Can we talk about John’s art for a minute? One of the greatest things about comics is discovering the many ways that an artist arrived at how they draw. Their modern style is usually arrived at through economy, a desire to tell a story as quickly and as efficiently as possible. There are years of decisions in each stroke. An exactitude is reached. John’s drawings began as an angry punk scrawl and like John mellowed over the years. Each panel is minimal but exact. Perfect, simple, gorgeous. John’s drawing is what comics should be—it’s a single decisive voice. John knows what he wants and you look and you know too.

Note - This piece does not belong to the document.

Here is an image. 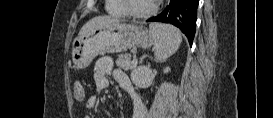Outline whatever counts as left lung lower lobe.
<instances>
[{"label":"left lung lower lobe","mask_w":273,"mask_h":118,"mask_svg":"<svg viewBox=\"0 0 273 118\" xmlns=\"http://www.w3.org/2000/svg\"><path fill=\"white\" fill-rule=\"evenodd\" d=\"M199 0H170L168 6L159 15L147 22L170 23L178 27L188 38L192 46L196 30V15Z\"/></svg>","instance_id":"1"}]
</instances>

My rough estimate says I’ve been working with John for eighteen years going back to when I published his first book collection of King-Cat stories (Perfect Example). King-Cat has been in my life for longer. A constant. There is always a stack of King-Cats nearby. I find a stack in my desk drawer or wedged between Chester Brown and Marc Bell books on my shelf (out of order!!) From Lone Mountain is in stores today. Each of John’s books is a treasure OF COURSE but I do think this book is special because it is the perfection of what I think of as John’s mature style. From Lone Mountain focuses on John’s love of the road through numerous stories of road trips. In the course of this book John moves from Denver to San Francisco and finally back to the Midwest where it all began. John walks and observes the birds and trees and animals and pants around him. By books end, John recounts a number of zen parables. He has stopped moving and is looking for answers in the mind. You should all buy this book. You should all put a pen to paper and write John and say thank you, thank you for sharing. Thanks, John.